Eine Konfiguration von mehr oder weniger kontrastierenden Flecken, die im Gehirn zu Formen zusammengefaßt und getrennt werden. Die Fotografie kann die Flecken trennen, indem sie die Kontraste verstärkt, die Farbe auf ihren Helldunkel - Anteil reduziert. Der Maler kneift in Ermangelung eines steuerbaren Kontrastreglers die Augen zusammen. Dabei reduziert er den von der Abbildung in Anspruch genommenen Bereich der Retina auf den Kernbereich um die Fovea, die Zone, in der die Zellen für die Helldunkel - Wahrnehmung, die Zapfen überwiegen.
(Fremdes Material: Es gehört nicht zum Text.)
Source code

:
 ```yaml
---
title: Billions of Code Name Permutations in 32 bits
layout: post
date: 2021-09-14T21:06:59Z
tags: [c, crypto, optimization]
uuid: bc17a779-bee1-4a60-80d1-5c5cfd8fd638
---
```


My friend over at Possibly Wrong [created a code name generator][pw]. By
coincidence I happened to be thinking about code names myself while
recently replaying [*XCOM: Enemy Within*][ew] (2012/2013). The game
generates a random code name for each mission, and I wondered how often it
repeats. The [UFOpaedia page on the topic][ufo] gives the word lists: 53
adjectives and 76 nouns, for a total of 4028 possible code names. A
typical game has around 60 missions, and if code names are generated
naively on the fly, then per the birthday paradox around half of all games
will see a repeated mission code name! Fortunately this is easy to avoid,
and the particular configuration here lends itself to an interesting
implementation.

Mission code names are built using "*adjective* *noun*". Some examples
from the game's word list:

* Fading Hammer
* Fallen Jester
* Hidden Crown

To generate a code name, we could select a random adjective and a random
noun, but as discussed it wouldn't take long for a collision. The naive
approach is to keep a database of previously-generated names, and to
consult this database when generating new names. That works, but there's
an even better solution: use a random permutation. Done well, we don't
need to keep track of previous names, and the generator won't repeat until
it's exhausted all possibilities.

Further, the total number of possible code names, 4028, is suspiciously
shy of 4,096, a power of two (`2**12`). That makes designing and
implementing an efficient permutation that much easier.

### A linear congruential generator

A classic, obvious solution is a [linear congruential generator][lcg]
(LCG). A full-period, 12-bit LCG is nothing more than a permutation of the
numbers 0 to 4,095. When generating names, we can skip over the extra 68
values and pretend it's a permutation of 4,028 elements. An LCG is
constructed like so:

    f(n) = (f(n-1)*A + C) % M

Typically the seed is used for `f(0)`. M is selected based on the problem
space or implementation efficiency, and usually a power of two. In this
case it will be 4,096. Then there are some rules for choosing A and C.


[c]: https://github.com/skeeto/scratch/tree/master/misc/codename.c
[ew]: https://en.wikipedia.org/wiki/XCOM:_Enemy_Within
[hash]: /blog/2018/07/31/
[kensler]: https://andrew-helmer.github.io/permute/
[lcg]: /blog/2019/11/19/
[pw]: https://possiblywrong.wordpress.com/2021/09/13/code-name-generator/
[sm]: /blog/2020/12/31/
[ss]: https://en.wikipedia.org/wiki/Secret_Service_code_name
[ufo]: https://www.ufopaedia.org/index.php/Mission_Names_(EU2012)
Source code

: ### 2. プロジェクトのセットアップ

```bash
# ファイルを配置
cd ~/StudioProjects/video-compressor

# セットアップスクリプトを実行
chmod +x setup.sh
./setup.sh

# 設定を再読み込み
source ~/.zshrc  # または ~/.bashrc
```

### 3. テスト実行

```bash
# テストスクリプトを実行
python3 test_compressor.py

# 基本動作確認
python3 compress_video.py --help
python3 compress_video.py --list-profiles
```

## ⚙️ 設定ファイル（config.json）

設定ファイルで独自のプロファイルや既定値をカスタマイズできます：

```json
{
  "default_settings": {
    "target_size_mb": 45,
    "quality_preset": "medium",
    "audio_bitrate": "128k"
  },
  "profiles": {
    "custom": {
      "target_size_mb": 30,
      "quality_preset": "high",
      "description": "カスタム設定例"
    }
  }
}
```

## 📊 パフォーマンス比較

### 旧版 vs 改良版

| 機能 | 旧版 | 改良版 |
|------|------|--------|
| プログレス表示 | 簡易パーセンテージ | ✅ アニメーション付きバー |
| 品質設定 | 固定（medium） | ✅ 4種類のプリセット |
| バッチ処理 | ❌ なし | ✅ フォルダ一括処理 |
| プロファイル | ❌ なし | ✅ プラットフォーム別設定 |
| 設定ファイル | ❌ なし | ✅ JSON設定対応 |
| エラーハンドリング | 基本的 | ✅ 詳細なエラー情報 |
Abbildungen: Die Zeichnungen stammen aus dem Oberstufenunterricht und übersetzen eine Aquatinta von Goya in lavierte Federzeichnungen

Um die dem alltäglichen Sehen verborgene Helligkeitsverteilung zu erfassen, "muß der Maler die Farben 'undinglich' sehen, er muß die Dinge 'auflösen'."
(Metzger S.317)

Das Sehen von Licht und Schatten braucht Hilfsmittel, wie der Stich von Veneziano "Akademia Bandinelli" zeigt. In Bezug auf die Helldunkel - Wahrnehmung muß man dem Gehirn erst einmal abgewöhnen, Farben zu sehen, der Bleistift wird zum Auge, das die Dunkelheiten erfaßt. Aber damit ist es nicht getan. Weiß, also Licht, darf nicht aus der Wahrnehmung ausgeklammert werden. Wer mit dem Bleistift die Dinge abtastet, sucht nur nach den Schatten. Die Schüler müssen aber lernen auch nach den Lichtern zu suchen. Im Rahmen der Zeichnung, wie der Malerei, leistet dies in erster Linie die 'Höhung'. Diese einfachste Form der 'Auflösung' trennt die Lichter von den Schatten und braucht dazu die Erfahrung, daß man Helligkeiten auch bezeichnen kann und muß. Es ist im Rahmen der "Tontrennung" eine ganz eigene Erfahrung, daß aus einer Konfiguration eigenartig geformter Flecken verschiedener Helligkeit vor unseren Augen Gebilde entstehen, in denen wir bekannte Dinge wiedererkennen, die wir so noch nie wahrgenommen haben. Die Tontrennung wird damit zu einer ganz elementaren Wahrnehmungsübung, die zum Linolschnitt, zur Plakatgestaltung, zur Spritztechnik, zum Siebdruck führen kann.